◆ THE TASK:
Copy out all the lines of the data precisely, omitting any pictures.

◆ MATERIAL SUPPLIED:

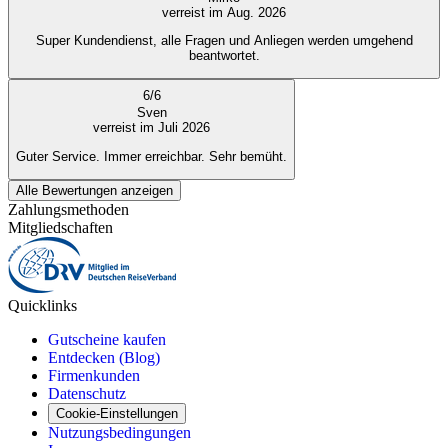
verreist im Aug. 2026
Super Kundendienst, alle Fragen und Anliegen werden umgehend
beantwortet.
6
/
6
Sven
verreist im Juli 2026
Guter Service. Immer erreichbar. Sehr bemüht.
Alle Bewertungen anzeigen
Zahlungsmethoden
Mitgliedschaften
Quicklinks
Gutscheine kaufen
Entdecken (Blog)
Firmenkunden
Datenschutz
Cookie-Einstellungen
Nutzungsbedingungen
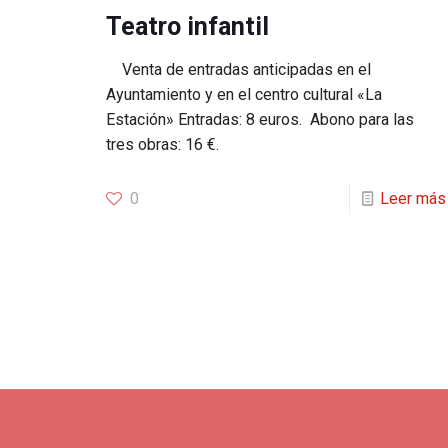
Teatro infantil
Venta de entradas anticipadas en el
Ayuntamiento y en el centro cultural «La
Estación» Entradas: 8 euros. Abono para las
tres obras: 16 €.
0
Leer más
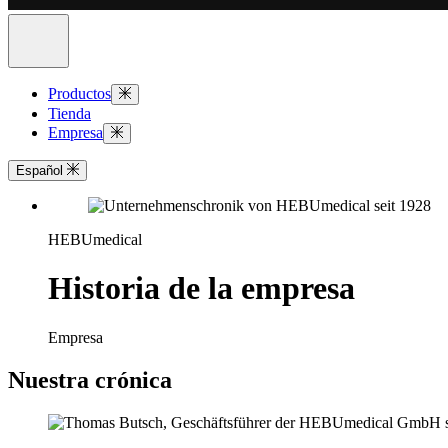
Productos
Tienda
Empresa
Español
HEBUmedical
Historia de la empresa
Empresa
Nuestra crónica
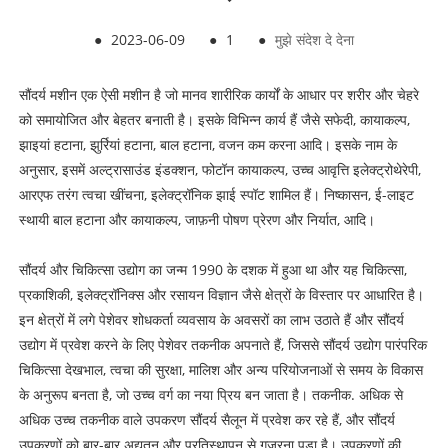
●
2023-06-09
●
1
●
मुझे संदेश दे देना
सौंदर्य मशीन एक ऐसी मशीन है जो मानव शारीरिक कार्यों के आधार पर शरीर और चेहरे
को समायोजित और बेहतर बनाती है। इसके विभिन्न कार्य हैं जैसे सफेदी, कायाकल्प,
झाइयां हटाना, झुर्रियां हटाना, बाल हटाना, वजन कम करना आदि। इसके नाम के
अनुसार, इसमें अल्ट्रासाउंड इंडक्शन, फोटॉन कायाकल्प, उच्च आवृत्ति इलेक्ट्रोथेरेपी,
आरएफ तरंग त्वचा खींचना, इलेक्ट्रॉनिक झाई स्पॉट शामिल हैं। निष्कासन, ई-लाइट
स्थायी बाल हटाना और कायाकल्प, जाफ़नी पोषण प्रेरण और निर्यात, आदि।
सौंदर्य और चिकित्सा उद्योग का जन्म 1990 के दशक में हुआ था और यह चिकित्सा,
प्रकाशिकी, इलेक्ट्रॉनिक्स और रसायन विज्ञान जैसे क्षेत्रों के विस्तार पर आधारित है।
इन क्षेत्रों में लगे पेशेवर शोधकर्ता व्यवसाय के अवसरों का लाभ उठाते हैं और सौंदर्य
उद्योग में प्रवेश करने के लिए पेशेवर तकनीक अपनाते हैं, जिससे सौंदर्य उद्योग पारंपरिक
चिकित्सा देखभाल, त्वचा की सुरक्षा, मालिश और अन्य परियोजनाओं से समय के विकास
के अनुरूप बनता है, जो उच्च वर्ग का नया प्रिय बन जाता है। तकनीक. अधिक से
अधिक उच्च तकनीक वाले उपकरण सौंदर्य सैलून में प्रवेश कर रहे हैं, और सौंदर्य
उपकरणों को बार-बार अद्यतन और प्रतिस्थापन से गुजरना पड़ा है। उपकरणों की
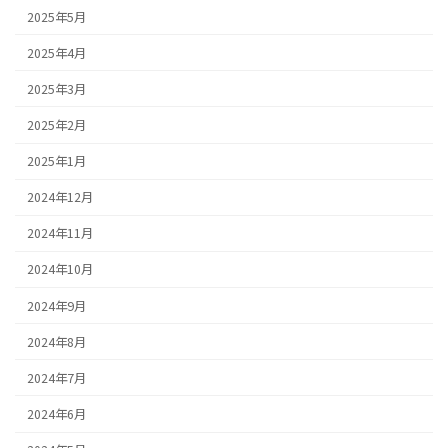
2025年5月
2025年4月
2025年3月
2025年2月
2025年1月
2024年12月
2024年11月
2024年10月
2024年9月
2024年8月
2024年7月
2024年6月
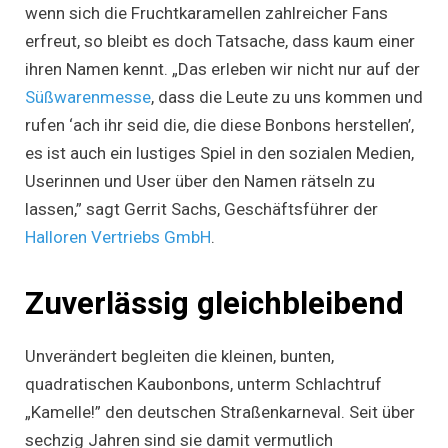
wenn sich die Fruchtkaramellen zahlreicher Fans
erfreut, so bleibt es doch Tatsache, dass kaum einer
ihren Namen kennt. „Das erleben wir nicht nur auf der
Süßwarenmesse
, dass die Leute zu uns kommen und
rufen ‘ach ihr seid die, die diese Bonbons herstellen’,
es ist auch ein lustiges Spiel in den sozialen Medien,
Userinnen und User über den Namen rätseln zu
lassen,” sagt Gerrit Sachs, Geschäftsführer der
Halloren Vertriebs GmbH
.
Zuverlässig gleichbleibend
Unverändert begleiten die kleinen, bunten,
quadratischen Kaubonbons, unterm Schlachtruf
„Kamelle!” den deutschen Straßenkarneval. Seit über
sechzig Jahren sind sie damit vermutlich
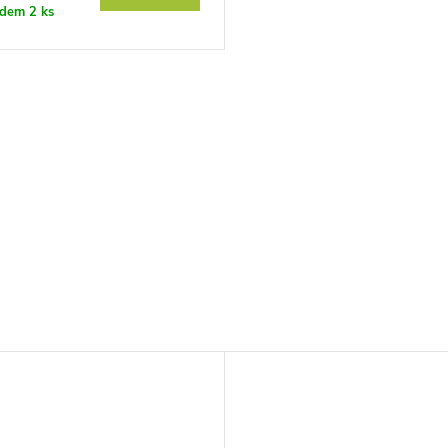
adem
2 ks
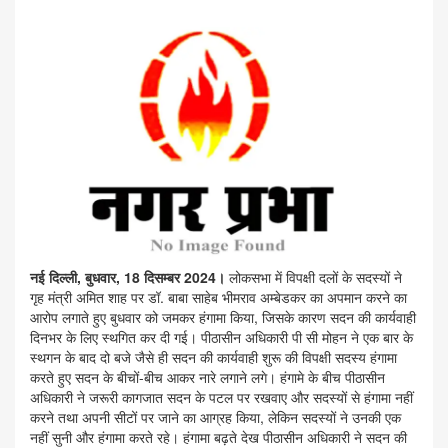
नई दिल्ली, बुधवार, 18 दिसम्बर 2024।
लोकसभा में विपक्षी दलों के सदस्यों ने
गृह मंत्री अमित शाह पर डॉ. बाबा साहेब भीमराव अम्बेडकर का अपमान करने का
आरोप लगाते हुए बुधवार को जमकर हंगामा किया, जिसके कारण सदन की कार्यवाही
दिनभर के लिए स्थगित कर दी गई। पीठासीन अधिकारी पी सी मोहन ने एक बार के
स्थगन के बाद दो बजे जैसे ही सदन की कार्यवाही शुरू की विपक्षी सदस्य हंगामा
करते हुए सदन के बीचों-बीच आकर नारे लगाने लगे। हंगामे के बीच पीठासीन
अधिकारी ने जरूरी कागजात सदन के पटल पर रखवाए और सदस्यों से हंगामा नहीं
करने तथा अपनी सीटों पर जाने का आग्रह किया, लेकिन सदस्यों ने उनकी एक
नहीं सुनी और हंगामा करते रहे। हंगामा बढ़ते देख पीठासीन अधिकारी ने सदन की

◆ WORKED SOLUTION:
verreist im Aug. 2026
Super Kundendienst, alle Fragen und Anliegen werden umgehend
beantwortet.
6
/
6
Sven
verreist im Juli 2026
Guter Service. Immer erreichbar. Sehr bemüht.
Alle Bewertungen anzeigen
Zahlungsmethoden
Mitgliedschaften
Quicklinks
Gutscheine kaufen
Entdecken (Blog)
Firmenkunden
Datenschutz
Cookie-Einstellungen
Nutzungsbedingungen
Teatro infantil
Venta de entradas anticipadas en el
Ayuntamiento y en el centro cultural «La
Estación» Entradas: 8 euros. Abono para las
tres obras: 16 €.
0
Leer más
Productos
Tienda
Empresa
Español
HEBUmedical
Historia de la empresa
Empresa
Nuestra crónica
●
2023-06-09
●
1
●
मुझे संदेश दे देना
सौंदर्य मशीन एक ऐसी मशीन है जो मानव शारीरिक कार्यों के आधार पर शरीर और चेहरे
को समायोजित और बेहतर बनाती है। इसके विभिन्न कार्य हैं जैसे सफेदी, कायाकल्प,
झाइयां हटाना, झुर्रियां हटाना, बाल हटाना, वजन कम करना आदि। इसके नाम के
अनुसार, इसमें अल्ट्रासाउंड इंडक्शन, फोटॉन कायाकल्प, उच्च आवृत्ति इलेक्ट्रोथेरेपी,
आरएफ तरंग त्वचा खींचना, इलेक्ट्रॉनिक झाई स्पॉट शामिल हैं। निष्कासन, ई-लाइट
स्थायी बाल हटाना और कायाकल्प, जाफ़नी पोषण प्रेरण और निर्यात, आदि।
सौंदर्य और चिकित्सा उद्योग का जन्म 1990 के दशक में हुआ था और यह चिकित्सा,
प्रकाशिकी, इलेक्ट्रॉनिक्स और रसायन विज्ञान जैसे क्षेत्रों के विस्तार पर आधारित है।
इन क्षेत्रों में लगे पेशेवर शोधकर्ता व्यवसाय के अवसरों का लाभ उठाते हैं और सौंदर्य
उद्योग में प्रवेश करने के लिए पेशेवर तकनीक अपनाते हैं, जिससे सौंदर्य उद्योग पारंपरिक
चिकित्सा देखभाल, त्वचा की सुरक्षा, मालिश और अन्य परियोजनाओं से समय के विकास
के अनुरूप बनता है, जो उच्च वर्ग का नया प्रिय बन जाता है। तकनीक. अधिक से
अधिक उच्च तकनीक वाले उपकरण सौंदर्य सैलून में प्रवेश कर रहे हैं, और सौंदर्य
उपकरणों को बार-बार अद्यतन और प्रतिस्थापन से गुजरना पड़ा है। उपकरणों की
2025年5月
2025年4月
2025年3月
2025年2月
2025年1月
2024年12月
2024年11月
2024年10月
2024年9月
2024年8月
2024年7月
2024年6月
wenn sich die Fruchtkaramellen zahlreicher Fans
erfreut, so bleibt es doch Tatsache, dass kaum einer
ihren Namen kennt. „Das erleben wir nicht nur auf der
Süßwarenmesse
, dass die Leute zu uns kommen und
rufen ‘ach ihr seid die, die diese Bonbons herstellen’,
es ist auch ein lustiges Spiel in den sozialen Medien,
Userinnen und User über den Namen rätseln zu
lassen,” sagt Gerrit Sachs, Geschäftsführer der
Halloren Vertriebs GmbH
.
Zuverlässig gleichbleibend
Unverändert begleiten die kleinen, bunten,
quadratischen Kaubonbons, unterm Schlachtruf
„Kamelle!” den deutschen Straßenkarneval. Seit über
sechzig Jahren sind sie damit vermutlich
adem
2 ks
नई दिल्ली, बुधवार, 18 दिसम्बर 2024।
लोकसभा में विपक्षी दलों के सदस्यों ने
गृह मंत्री अमित शाह पर डॉ. बाबा साहेब भीमराव अम्बेडकर का अपमान करने का
आरोप लगाते हुए बुधवार को जमकर हंगामा किया, जिसके कारण सदन की कार्यवाही
दिनभर के लिए स्थगित कर दी गई। पीठासीन अधिकारी पी सी मोहन ने एक बार के
स्थगन के बाद दो बजे जैसे ही सदन की कार्यवाही शुरू की विपक्षी सदस्य हंगामा
करते हुए सदन के बीचों-बीच आकर नारे लगाने लगे। हंगामे के बीच पीठासीन
अधिकारी ने जरूरी कागजात सदन के पटल पर रखवाए और सदस्यों से हंगामा नहीं
करने तथा अपनी सीटों पर जाने का आग्रह किया, लेकिन सदस्यों ने उनकी एक
नहीं सुनी और हंगामा करते रहे। हंगामा बढ़ते देख पीठासीन अधिकारी ने सदन की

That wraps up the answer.